Responsibility for diplomatic relations with the Slovak Republic rests with the Australian Embassy in Vienna. Visa and migration issues are handled by the Department of Immigration’s office in Vienna. Australia’s Austrade office in Prague is responsible for fostering trade links. The Slovak Republic maintains an Embassy in Canberra and has Honorary Consulates in Brisbane and Sydney.
High level visits
In June 2013, the Governor-General, Her Excellency the Honourable Quentin Bryce AC CVO, led a European Australian Business Council economic mission to promote closer trade and investment relations between Australia and the member states of the European Union.
The Slovak State Secretary of the Ministry of Defence, Mr Miloš Koterec, visited Australia in May 2012. Mr Koterec met with the Parliamentary Secretary for Defence, Dr Mike Kelly AM MP, and the Acting Chief of the Defence Force. Slovak Foreign Minister, Mr Ján Kubiš, visited Australia in October 2008.
The Prime Minister’s Special Envoy for Central Europe, the Balkans and the Caucasus, Dr Russell Trood, visited Bratislava in March 2012 and met with the Slovak President. The Minister for Foreign Affairs, the Hon Stephen Smith, visited the Slovak Republic on 16 February 2010 where he met with the Slovak Foreign Minister, Dr Miroslav Lajčák. The Minister for Defence, Senator the Hon. John Faulkner, met the Slovak Defence Minister, Jaroslav Baska, during an informal meeting of Defence Ministers of NATO member countries held in Bratislava in October 2009.
Bilateral economic and trade relationship
Bilateral trade and investment links with the Slovak Republic are modest, but gradually expanding.

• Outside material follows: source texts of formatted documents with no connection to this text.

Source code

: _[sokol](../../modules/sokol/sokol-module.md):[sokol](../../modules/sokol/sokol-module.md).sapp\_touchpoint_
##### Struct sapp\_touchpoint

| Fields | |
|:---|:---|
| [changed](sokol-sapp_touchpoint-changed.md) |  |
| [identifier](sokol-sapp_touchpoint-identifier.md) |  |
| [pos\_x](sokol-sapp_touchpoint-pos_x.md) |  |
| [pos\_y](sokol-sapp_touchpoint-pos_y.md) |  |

Two-way merchandise trade is strongly in the Slovak Republic’s favour, with Australia’s imports from the Slovak Republic worth approximately A$394 million in 2013-14. Passenger motor vehicles continued to be the dominant import. Australian exports to the Slovak Republic were worth approximately A$3.2 million in 2013-14 and comprised mainly pharmaceutical products (excluding medicaments), measuring and analysing instruments, electrical circuits equipment and electrical machinery and parts.